Asymmetric similarities in brain MR images

In this post I describe my latest paper, “Asymmetric similarity-weighted ensembles for image segmentation“, which I will present at the International Symposium on Biomedical Imaging in April.

We are teaching computers how to recognize things in brain MR (magnetic resonance) scans. In this paper, we want the computer to recognize different types of tissue, such as gray matter or white matter, in the brain. This is necessary to study how age and disease affect the brain.

To automatically quantify the amount of different tissues in a scan, we need a segmentation algorithm, which assigns each pixel in the scan to a different category, such as “gray matter” or “white matter”. A segmentation is an image of the same size as the original, but reduced to a few colors, with each color indicating a different category. Here is an example:

tissuesegmentation Original image (left) and its segmentation (right) into four categories: background (black), gray matter, white matter and cerebrospinal fluid.
Image source: van Opbroek et al, Transfer Learning Improves Supervised Image Segmentation Across Imaging Protocols , IEEE Transactions on Medical Imaging, 2015

If an algorithm is given a new images, how does it know which pixel belongs to which category? It learns this from examples: other images, which have been segmented by experts. An important condition is that at least some of these examples have to be similar to the new image. This is not always the case if, for example, the images have been made with different scanners. For accurate segmentation, we need to find the most similar examples, and emphasize them to the algorithm.

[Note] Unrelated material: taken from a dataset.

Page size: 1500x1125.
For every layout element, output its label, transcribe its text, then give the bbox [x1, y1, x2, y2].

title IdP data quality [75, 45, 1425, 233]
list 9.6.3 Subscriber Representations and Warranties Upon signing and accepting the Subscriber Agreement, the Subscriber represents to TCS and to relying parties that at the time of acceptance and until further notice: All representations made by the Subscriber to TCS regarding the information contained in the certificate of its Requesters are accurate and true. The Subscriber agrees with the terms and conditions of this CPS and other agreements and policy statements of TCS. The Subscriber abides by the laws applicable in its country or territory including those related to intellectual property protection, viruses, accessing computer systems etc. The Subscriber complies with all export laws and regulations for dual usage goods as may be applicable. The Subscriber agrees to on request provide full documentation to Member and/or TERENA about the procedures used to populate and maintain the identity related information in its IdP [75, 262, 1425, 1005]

My paper focuses on how to determine the similarity of images. This is a bit similar to comparing groups of numbers: if the new image is described by intensities {0, 1, 1}, how similar is it to example {0, 1, 2}? This depends on how you define similarity. Consider a similarity where each number from the first group has to be matched to any number from the second group, and the similarity is simply the number of exact matches. The similarity of {0, 1, 1} to {0, 1, 2} is therefore 3: 0 matches to 0, and both 1’s match to the 1 in the second group. Notice that this similarity is asymmetric, because with this definition, the similarity of {0, 1, 2} to {0, 1, 1} is equal to 2. We could also choose to symmetrize the similarity by averaging the two directions.

So, when comparing a new image to the example images, the direction in which similarity is measured may change which examples are most similar, and affect the accuracy of the segmentation. In experiments with 56 images from 4 different scanners, I showed that comparing the new image to the examples is better than doing it the other way round, and better than averaging the directions. This is an important finding because asymmetric similarities are often averaged by default, which may not be the best thing to do. This finding is not limited to brain tissue segmentation, and I am currently doing experiments on other data where asymmetric similarities play a role.

That’s it! This was my first attempt at writing about a publication in a blog post, so I would be happy to hear your comments. Is it easy to follow? Is there enough detail? Do I need to show the results, or is it enough to describe the conclusions as I did here?